It is well known that adding up numbers can result in numerical errors (for example, if the first number is really large, whereas there are many other small numbers).
This can be solved adding up the numbers in a non straight-forward way. See for example: https://en.wikipedia.org/wiki/Kahan_summation_algorithm
Is numpy.sum implemented in such a way that numerical errors are avoided?
Searching on numpy kahan
turned up a closed bug/issue
https://github.com/numpy/numpy/issues/2448 Numerical-stable sum (similar to math.fsum)
I haven't read it in detail. Note the reference to math.fsum
fsum(iterable)
Return an accurate floating point sum of values in the iterable.
Assumes IEEE-754 floating point arithmetic.

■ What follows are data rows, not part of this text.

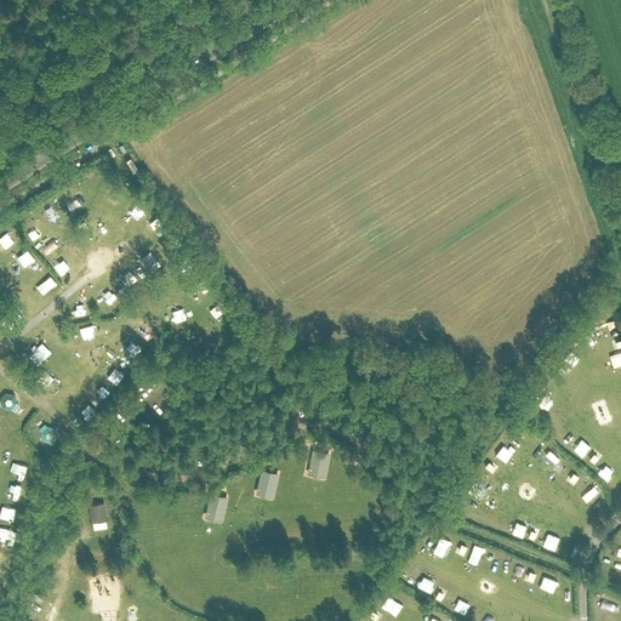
[(130,157),(125,160),(132,172),(138,170),(130,157)]
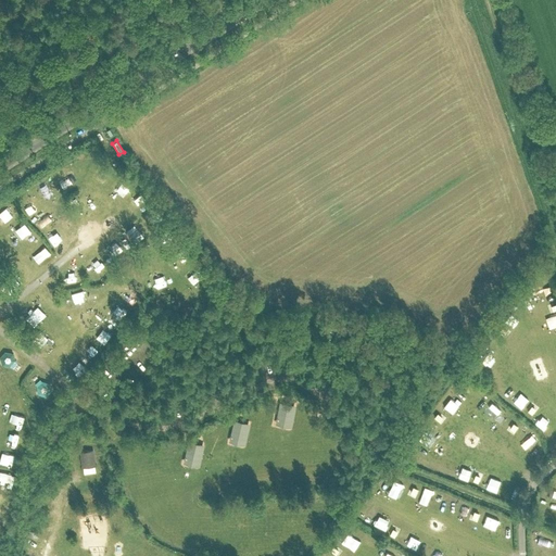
[(73,167),(78,184),(87,180),(81,164),(73,167)]
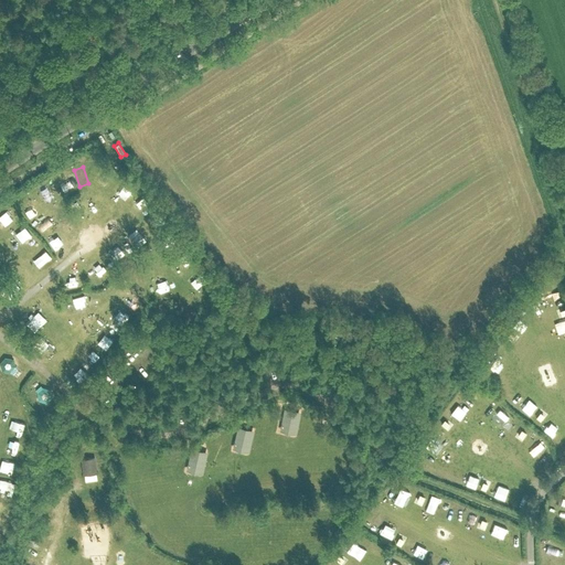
[(103,179),(112,185),(119,176),(112,169),(103,179)]
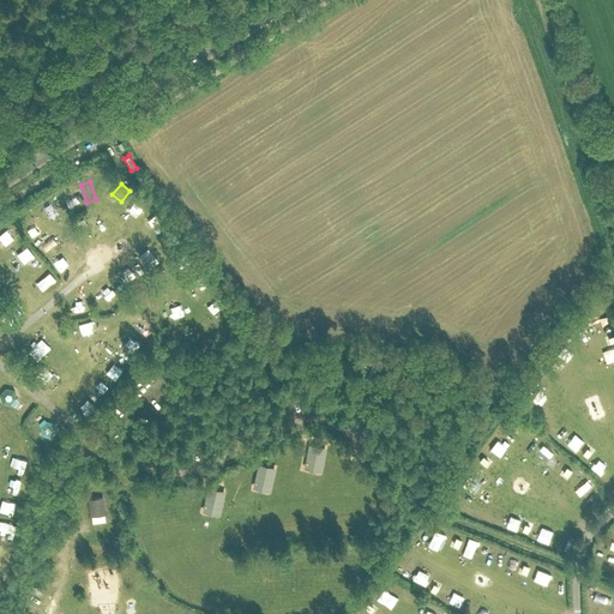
[(44,208),(53,220),(61,215),(52,202),(44,208)]
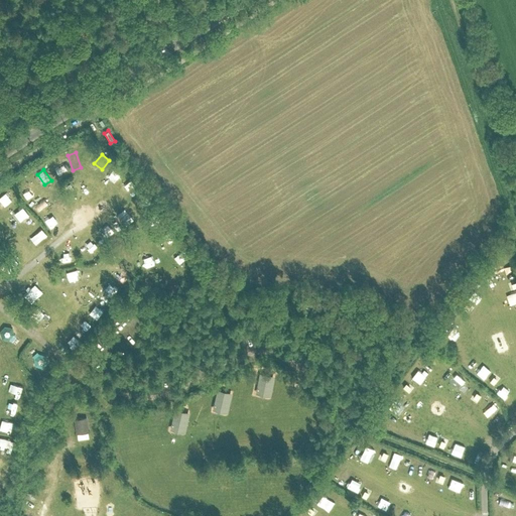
[(74,185),(80,197),(88,191),(81,181),(74,185)]
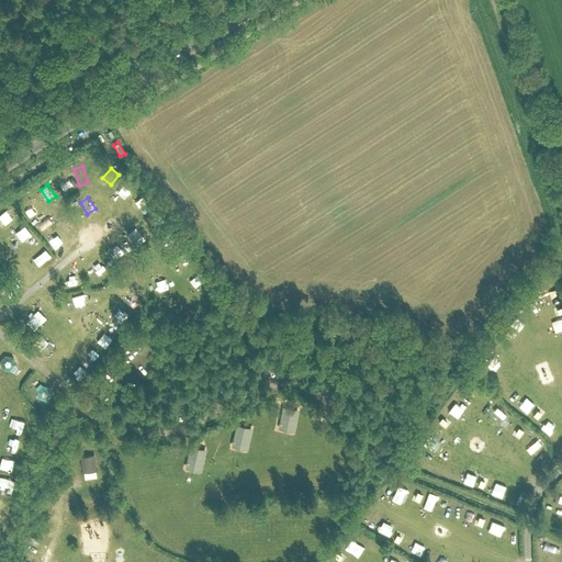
[(0,217),(0,220),(9,237),(19,232),(15,225),(17,224),(10,213),(0,217)]
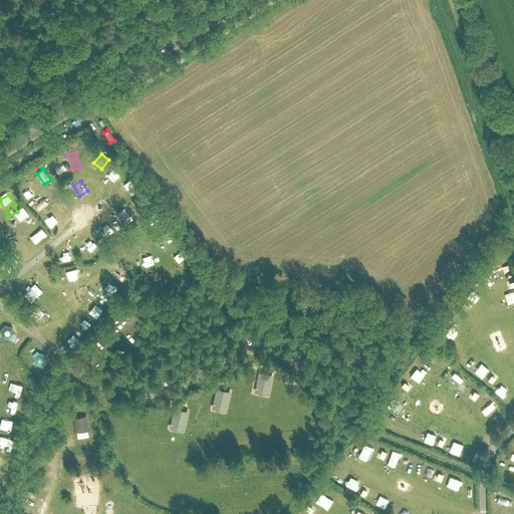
[(32,206),(40,214),(50,205),(43,197),(32,206)]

(from the Python math docs)
Return an accurate floating point sum of values in the iterable. Avoids loss of precision by tracking multiple intermediate partial sums
And a SO question, with some discussion, but no real answer:
Is there any documentation of numpy numerical stability?
A simple comparison:
In [320]: x=np.ones(100000)/100000
In [321]: sum(x)-1
Out[321]: -1.9162449405030202e-12
In [322]: np.sum(x)-1
Out[322]: 1.3322676295501878e-15
In [323]: math.fsum(x)-1
Out[323]: 0.0
respective times are 72 ms, 304 µs, 23.8 ms
np.sum
is clearly fastest; but fsum
is better than sum
, probably because of its sepecialized C implementation.